Of course, django-geoportail couldn’t ship without any Django admin support. We will see how you can easily use Geoportal’s data within the Django admin.
You have started a project and a few apps in this project. Now you need a model that contains some geographic data.
There is nothing more than GeoDjango, you just need to define a Django model with one or more geographic field and stick a GeoManager to it:
# models.py from django.contrib.gis.db import models class Polygon(models.Model): name = models.CharField('Name', max_length=255) surface = models.PolygonField() objects = models.GeoManager() def __unicode__(self): return u'%s' % self.name
Now, we need to register the model within the admin interface, so we can add instances of this model to the database using rich map widgets. This can be done very easily in the admin.py file:
# admin.py from geoportal import admin from app.models import Polygon admin.site.register(Polygon, admin.GeoPortalAdmin)
And you’re done! Start your development server, go to your admin interface and see the map that pops up when you want to add an object:
The map is centered on France since this is where we have the most detailed information and the highest resolution. However, some layers are available in the entire world.
How cool was that? We have access to zoomable, high-quality maps in a few lines of python code!
Let’s do some customisation. As you would have guessed, the customization is simply done by subclassing the base admin class provided by django-geoportail. Here is a simple example
# admin.py from geoportal import admin from app.models import Polygon class PolygonAdmin(admin.GeoPortalAdmin): map_info = True layers = ( ('maps', 1), ) admin.site.register(Polygon, PolygonAdmin)
We have overriden a few options here. map_info is a boolean indicating whether to show the 50px-high blue bar below the map. The layers tuple defines which layers we want to display, this will be fully explained later. (athough in this case, the value is the default one). Here is what our admin interface looks like now:
Here I have added a polygon that covers all the French part of the Alps. We will see it again later. Note the blue bar at the bottom of the map.
Here is a full list of the currently supported admin options that you can use to customize your admin widgets.

Stored dataset items
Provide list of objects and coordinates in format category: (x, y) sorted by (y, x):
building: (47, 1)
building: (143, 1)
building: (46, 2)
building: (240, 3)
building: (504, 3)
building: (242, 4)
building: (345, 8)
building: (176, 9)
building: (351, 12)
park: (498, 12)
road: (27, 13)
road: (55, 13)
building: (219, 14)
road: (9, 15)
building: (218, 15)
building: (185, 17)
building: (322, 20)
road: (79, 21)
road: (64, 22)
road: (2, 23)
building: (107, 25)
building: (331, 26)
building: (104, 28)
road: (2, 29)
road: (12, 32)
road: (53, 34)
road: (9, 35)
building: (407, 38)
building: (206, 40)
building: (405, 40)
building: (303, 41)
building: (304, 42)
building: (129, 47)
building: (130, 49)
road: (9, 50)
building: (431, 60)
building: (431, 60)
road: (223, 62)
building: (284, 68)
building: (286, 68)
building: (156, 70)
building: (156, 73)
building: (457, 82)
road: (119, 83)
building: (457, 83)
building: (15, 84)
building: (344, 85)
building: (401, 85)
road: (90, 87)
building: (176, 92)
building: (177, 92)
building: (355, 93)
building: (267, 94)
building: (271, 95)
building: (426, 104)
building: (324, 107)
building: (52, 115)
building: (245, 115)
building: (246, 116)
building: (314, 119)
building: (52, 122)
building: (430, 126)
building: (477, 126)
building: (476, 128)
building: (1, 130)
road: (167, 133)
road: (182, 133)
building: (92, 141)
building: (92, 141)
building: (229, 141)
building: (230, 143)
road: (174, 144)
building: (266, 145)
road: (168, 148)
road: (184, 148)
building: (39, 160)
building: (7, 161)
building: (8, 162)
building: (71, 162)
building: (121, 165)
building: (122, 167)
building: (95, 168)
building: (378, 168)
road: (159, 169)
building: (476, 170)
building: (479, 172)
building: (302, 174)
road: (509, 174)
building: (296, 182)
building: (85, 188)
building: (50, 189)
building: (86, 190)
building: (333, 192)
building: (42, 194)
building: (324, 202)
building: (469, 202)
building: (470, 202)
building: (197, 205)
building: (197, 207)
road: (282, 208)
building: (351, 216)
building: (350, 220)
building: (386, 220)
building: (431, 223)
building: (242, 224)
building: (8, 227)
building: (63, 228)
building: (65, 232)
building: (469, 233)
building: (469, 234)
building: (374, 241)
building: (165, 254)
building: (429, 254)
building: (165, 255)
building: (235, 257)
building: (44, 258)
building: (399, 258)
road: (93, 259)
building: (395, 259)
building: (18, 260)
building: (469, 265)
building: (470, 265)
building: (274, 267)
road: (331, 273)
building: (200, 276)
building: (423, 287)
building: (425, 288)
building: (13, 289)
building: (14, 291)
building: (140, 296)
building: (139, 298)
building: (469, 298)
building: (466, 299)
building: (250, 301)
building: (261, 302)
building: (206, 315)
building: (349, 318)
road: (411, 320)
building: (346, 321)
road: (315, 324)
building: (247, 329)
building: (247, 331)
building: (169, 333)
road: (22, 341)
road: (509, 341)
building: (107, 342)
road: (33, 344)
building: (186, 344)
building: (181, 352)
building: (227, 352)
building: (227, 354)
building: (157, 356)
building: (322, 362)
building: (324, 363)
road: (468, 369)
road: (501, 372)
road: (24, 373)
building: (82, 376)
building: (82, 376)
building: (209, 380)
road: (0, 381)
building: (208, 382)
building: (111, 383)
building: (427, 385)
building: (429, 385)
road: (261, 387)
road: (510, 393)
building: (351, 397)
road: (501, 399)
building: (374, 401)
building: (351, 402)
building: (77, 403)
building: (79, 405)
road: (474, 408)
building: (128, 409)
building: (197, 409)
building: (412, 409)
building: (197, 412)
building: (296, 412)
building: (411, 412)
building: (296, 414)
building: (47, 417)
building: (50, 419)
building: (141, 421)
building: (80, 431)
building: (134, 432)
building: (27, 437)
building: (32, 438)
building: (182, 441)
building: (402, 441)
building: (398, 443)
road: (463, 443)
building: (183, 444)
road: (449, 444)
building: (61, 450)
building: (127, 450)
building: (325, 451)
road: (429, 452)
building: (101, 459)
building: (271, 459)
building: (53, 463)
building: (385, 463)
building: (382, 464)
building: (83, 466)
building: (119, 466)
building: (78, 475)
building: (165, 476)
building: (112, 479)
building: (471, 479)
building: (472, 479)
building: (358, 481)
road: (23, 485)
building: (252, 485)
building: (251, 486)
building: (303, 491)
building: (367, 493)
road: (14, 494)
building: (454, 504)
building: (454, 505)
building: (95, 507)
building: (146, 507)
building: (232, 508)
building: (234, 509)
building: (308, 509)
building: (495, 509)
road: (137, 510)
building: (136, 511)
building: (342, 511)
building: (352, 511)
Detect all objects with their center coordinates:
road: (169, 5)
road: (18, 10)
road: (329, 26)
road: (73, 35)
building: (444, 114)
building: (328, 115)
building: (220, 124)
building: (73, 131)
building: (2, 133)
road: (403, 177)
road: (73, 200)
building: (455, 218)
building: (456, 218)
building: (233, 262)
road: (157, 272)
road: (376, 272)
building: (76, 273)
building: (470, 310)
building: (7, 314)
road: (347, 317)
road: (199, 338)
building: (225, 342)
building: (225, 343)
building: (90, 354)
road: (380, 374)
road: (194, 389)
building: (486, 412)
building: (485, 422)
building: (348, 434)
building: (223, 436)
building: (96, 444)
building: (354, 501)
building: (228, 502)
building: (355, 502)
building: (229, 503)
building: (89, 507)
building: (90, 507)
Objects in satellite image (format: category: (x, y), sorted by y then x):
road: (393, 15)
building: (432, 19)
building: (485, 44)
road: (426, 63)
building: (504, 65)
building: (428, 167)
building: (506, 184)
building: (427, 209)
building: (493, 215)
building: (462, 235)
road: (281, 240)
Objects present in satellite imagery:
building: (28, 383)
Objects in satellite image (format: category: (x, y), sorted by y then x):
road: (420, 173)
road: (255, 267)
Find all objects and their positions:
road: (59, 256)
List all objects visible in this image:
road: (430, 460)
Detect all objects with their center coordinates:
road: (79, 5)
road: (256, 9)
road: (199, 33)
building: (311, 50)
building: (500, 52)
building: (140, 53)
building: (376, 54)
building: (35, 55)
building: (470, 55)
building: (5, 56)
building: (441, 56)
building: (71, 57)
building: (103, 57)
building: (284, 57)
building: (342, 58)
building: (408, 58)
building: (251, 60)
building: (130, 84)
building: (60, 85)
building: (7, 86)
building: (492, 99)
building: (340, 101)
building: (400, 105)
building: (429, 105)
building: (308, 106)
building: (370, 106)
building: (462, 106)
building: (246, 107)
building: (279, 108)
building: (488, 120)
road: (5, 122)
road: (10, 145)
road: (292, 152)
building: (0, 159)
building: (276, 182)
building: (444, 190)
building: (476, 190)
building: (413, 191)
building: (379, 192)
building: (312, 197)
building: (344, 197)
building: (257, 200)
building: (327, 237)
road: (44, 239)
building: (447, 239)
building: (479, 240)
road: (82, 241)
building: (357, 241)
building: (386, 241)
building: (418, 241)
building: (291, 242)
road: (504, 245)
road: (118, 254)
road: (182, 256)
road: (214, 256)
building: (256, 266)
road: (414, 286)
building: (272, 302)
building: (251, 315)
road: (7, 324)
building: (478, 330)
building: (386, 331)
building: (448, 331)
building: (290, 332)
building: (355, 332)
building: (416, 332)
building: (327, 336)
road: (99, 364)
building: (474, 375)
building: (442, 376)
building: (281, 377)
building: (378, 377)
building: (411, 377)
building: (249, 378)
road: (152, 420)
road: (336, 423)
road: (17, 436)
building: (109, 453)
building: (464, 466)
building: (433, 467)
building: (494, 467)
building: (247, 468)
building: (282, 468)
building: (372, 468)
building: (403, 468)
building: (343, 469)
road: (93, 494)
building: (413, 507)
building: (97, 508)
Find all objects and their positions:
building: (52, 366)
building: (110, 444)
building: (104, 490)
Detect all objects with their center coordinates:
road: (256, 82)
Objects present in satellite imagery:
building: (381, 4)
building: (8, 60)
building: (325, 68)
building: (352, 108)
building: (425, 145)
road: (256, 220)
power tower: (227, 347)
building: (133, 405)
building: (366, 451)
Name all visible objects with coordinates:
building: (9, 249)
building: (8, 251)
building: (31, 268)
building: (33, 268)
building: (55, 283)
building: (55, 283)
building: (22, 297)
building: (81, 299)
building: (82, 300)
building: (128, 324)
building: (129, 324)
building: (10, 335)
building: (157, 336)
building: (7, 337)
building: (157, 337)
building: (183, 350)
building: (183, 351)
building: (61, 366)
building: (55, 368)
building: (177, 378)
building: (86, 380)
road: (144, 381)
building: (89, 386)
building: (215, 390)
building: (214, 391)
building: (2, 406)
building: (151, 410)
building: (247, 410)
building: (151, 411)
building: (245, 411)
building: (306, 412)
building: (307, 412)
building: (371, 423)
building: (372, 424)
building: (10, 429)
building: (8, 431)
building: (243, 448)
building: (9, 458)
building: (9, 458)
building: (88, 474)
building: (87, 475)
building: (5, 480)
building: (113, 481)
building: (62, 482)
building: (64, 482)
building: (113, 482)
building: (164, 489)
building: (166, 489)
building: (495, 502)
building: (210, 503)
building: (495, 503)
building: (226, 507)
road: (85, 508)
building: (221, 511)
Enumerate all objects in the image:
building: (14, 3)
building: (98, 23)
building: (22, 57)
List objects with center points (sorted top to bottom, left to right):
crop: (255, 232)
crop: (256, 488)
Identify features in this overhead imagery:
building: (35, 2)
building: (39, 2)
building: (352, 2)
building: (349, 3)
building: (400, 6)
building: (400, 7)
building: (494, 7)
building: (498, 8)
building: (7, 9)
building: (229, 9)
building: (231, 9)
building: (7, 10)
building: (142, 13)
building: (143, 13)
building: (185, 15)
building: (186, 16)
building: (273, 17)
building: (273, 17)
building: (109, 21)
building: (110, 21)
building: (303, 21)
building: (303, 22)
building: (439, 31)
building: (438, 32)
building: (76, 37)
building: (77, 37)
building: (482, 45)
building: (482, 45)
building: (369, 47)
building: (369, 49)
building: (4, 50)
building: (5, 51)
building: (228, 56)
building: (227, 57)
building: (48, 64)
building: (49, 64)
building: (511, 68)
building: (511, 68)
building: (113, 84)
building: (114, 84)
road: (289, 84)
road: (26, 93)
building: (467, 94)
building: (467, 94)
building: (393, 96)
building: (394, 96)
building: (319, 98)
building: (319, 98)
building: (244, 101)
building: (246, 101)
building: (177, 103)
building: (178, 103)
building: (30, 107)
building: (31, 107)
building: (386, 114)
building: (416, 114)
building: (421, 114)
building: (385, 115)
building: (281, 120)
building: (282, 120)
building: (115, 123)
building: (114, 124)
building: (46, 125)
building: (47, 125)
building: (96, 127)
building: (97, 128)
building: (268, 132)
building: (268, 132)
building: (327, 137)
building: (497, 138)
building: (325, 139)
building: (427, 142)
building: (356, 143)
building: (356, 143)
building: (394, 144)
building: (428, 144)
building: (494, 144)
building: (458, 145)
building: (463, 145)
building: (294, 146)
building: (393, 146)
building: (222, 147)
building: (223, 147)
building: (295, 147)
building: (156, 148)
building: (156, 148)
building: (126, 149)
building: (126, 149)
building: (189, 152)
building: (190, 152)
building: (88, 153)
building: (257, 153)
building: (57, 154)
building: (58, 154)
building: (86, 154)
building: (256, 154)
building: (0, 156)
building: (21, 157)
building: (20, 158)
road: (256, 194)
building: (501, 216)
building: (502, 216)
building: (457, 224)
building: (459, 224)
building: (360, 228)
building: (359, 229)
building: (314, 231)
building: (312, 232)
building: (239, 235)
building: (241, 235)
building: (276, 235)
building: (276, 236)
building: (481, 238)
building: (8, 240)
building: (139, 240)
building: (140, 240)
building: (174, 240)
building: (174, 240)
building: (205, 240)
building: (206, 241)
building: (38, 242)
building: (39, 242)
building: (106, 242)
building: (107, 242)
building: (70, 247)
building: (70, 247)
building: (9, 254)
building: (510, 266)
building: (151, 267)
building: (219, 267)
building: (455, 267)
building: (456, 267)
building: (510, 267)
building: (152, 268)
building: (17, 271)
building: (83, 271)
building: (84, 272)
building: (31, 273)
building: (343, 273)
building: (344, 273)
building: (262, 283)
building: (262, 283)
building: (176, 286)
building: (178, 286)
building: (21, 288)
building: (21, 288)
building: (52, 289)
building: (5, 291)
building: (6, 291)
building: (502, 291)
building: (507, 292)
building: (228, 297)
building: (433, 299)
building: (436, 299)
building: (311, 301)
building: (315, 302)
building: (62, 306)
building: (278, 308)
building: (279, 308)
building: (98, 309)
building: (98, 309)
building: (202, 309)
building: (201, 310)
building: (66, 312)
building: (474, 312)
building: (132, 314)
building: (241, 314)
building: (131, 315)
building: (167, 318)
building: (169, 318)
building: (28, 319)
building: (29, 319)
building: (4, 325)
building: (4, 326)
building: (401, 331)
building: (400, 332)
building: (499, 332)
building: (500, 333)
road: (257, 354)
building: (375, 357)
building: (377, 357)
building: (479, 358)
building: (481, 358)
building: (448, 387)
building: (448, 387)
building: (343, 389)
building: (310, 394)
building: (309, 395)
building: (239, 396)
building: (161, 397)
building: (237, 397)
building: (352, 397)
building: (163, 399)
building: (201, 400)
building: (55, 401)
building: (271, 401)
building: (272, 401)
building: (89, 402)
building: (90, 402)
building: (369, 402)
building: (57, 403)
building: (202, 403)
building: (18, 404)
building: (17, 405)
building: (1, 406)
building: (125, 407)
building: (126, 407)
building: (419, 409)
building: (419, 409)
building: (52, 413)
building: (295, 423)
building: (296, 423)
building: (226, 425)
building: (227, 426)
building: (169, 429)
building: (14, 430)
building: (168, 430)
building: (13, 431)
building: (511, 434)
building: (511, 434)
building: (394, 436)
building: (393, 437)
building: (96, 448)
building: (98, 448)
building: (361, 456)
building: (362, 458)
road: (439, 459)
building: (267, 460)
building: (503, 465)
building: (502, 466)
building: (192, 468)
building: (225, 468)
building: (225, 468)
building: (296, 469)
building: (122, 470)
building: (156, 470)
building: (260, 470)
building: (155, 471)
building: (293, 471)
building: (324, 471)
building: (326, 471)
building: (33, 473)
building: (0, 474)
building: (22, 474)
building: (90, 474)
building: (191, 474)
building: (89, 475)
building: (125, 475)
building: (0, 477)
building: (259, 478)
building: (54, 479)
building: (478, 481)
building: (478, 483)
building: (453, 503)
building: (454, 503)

▶ **Work instruction A**
Do these statements agree with the passage on django-geoportail admin support above? (i) The map in the admin interface is centered on France. (ii) The map_info option controls whether a bar appears above the map. (iii) Some layers are available for the entire world. Answer yes or no for each, and quote the deciding words from the passage.
▶ **Work instruction B**
Proceed with the passage on django-geoportail admin support above, starting right after its last sentence.

▶ **Expected answer A**
(i) Yes: "The map is centered on France since this is where we have the most detailed information and the highest resolution."
(ii) No: "map_info is a boolean indicating whether to show the 50px-high blue bar below the map."
(iii) Yes: "However, some layers are available in the entire world."

▶ **Expected answer B**
map_width: the width of the map (in pixels). Default: 600
map_height: the height of the map, in pixels. Default: 400
default_zoom: the zoom level when a new empty map is created. Default: 5
default_lon: default longitude for a new map. Default: 2
default_lat: default latitude for a new map. Default: 47. default_lon, default_lat and default_zoom are set to display a map centered on France with the whole country. They can be easily overriden to focus a map to a specific town or area.
point_zoom: the zoom level to select when you see a single point. Default: 14, for a 1:25000 map (best resolution available)
map_info: show Geoportal’s scale and coordinates widget. Default: False
layers: A 2-tuple tuple to customize the layers. Default: ( ('maps', 1), ). The format is ( ('code', opacity), (..., ...), ). code is the codename of the layer you want to display, opacity is its opacity, between 0 and 1.
The order is important, the layers are added to the map in the same order as they are defined. If you add a layer with an opacity set to 1 to some previously added layers, this will hide the previous layers.
Available layers are:
Note that layers may or may not be available depending on your API key. The free contract gives you only 'photos' and 'maps'.
For more information about the different layers, please read the IGN documentation on available layers
As an example, if you want a slighlty-transparent layer of aerial photos over a map, you can write:
layers = ( ('maps', 1), ('photos', 0.3), )
layerswitcher: Display the menu to toggle each layer’s visibility. Default: True.